EMO-TTA: Improving Test-Time Adaptation of Audio-Language Models for Speech Emotion Recognition
Jiacheng Shi, Hongfei Du, Y. Alicia Hong, Ye Gao
TL;DR
Emo-TTA tackles test-time distribution shifts in SER by a lightweight, training-free approach that incrementally estimates the test-time distribution. It couples an audio–language model (CLAP) with a Gaussian discriminant analysis in the embedding space and updates class-conditional statistics $\{\mu_y, \Sigma, \pi_y\}$ on a per-sample basis via an EM procedure, using ALM-derived priors and entropy-based confidence weighting. The method avoids any gradient-based updates or access to source data, and combines ALM zero-shot predictions with a generative model term to produce robust per-sample predictions under drift.
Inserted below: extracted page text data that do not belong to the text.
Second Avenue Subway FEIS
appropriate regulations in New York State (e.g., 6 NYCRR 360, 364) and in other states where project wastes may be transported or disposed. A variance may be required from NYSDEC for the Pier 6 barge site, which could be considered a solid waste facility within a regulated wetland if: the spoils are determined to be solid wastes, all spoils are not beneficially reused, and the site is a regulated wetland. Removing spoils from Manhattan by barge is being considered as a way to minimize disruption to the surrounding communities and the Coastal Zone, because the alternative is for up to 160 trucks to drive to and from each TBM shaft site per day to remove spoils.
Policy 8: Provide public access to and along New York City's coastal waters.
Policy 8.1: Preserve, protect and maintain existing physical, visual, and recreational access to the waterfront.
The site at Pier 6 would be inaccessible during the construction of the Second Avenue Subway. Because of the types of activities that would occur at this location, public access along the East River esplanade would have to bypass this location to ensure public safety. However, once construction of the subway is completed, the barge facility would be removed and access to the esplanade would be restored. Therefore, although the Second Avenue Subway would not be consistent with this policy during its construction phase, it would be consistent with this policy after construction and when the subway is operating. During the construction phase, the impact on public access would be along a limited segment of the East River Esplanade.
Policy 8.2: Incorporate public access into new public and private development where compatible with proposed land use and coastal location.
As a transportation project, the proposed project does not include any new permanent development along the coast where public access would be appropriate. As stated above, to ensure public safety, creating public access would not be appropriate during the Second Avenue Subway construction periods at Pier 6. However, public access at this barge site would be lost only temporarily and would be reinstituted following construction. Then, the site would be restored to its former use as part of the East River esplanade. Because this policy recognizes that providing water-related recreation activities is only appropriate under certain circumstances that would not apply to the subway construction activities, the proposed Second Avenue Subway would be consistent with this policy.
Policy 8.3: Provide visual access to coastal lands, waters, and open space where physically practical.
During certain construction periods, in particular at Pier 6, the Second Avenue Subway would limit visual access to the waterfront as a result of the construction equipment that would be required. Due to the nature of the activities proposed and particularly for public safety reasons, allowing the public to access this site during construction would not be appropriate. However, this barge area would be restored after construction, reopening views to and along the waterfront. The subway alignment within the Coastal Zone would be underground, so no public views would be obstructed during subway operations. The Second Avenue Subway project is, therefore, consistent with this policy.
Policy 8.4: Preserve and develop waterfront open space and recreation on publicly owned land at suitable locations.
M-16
Empirical results across six out-of-domain SER benchmarks show consistent gains over prior TTA methods and strong performance relative to foundation ALMs, highlighting the practicality and effectiveness of statistical adaptation for SER in real-world settings.
Abstract
Speech emotion recognition (SER) with audio-language models (ALMs) remains vulnerable to distribution shifts at test time, leading to performance degradation in out-of-domain scenarios. Test-time adaptation (TTA) provides a promising solution but often relies on gradient-based updates or prompt tuning, limiting flexibility and practicality. We propose Emo-TTA, a lightweight, training-free adaptation framework that incrementally updates class-conditional statistics via an Expectation-Maximization procedure for explicit test-time distribution estimation, using ALM predictions as priors. Emo-TTA operates on individual test samples without modifying model weights. Experiments on six out-of-domain SER benchmarks show consistent accuracy improvements over prior TTA baselines, demonstrating the effectiveness of statistical adaptation in aligning model predictions with evolving test distributions.